- _Task objective_
What lines in the following entries hold the word "Passo"? Copy each one.
────
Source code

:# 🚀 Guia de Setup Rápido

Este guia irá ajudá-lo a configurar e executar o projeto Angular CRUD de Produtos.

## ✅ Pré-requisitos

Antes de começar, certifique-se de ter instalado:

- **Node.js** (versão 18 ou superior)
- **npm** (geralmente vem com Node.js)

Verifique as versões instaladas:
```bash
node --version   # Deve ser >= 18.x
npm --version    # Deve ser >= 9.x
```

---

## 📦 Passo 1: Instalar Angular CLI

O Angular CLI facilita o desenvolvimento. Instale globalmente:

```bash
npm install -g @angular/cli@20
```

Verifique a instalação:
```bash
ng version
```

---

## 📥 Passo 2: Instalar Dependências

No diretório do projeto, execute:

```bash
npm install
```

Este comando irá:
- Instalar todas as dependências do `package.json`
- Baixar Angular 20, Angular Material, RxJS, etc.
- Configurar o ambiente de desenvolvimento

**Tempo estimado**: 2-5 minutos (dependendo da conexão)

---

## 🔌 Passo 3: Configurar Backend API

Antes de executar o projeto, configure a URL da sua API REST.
────
- _Response to this exercise_
## 📦 Passo 1: Instalar Angular CLI
## 📥 Passo 2: Instalar Dependências
## 🔌 Passo 3: Configurar Backend API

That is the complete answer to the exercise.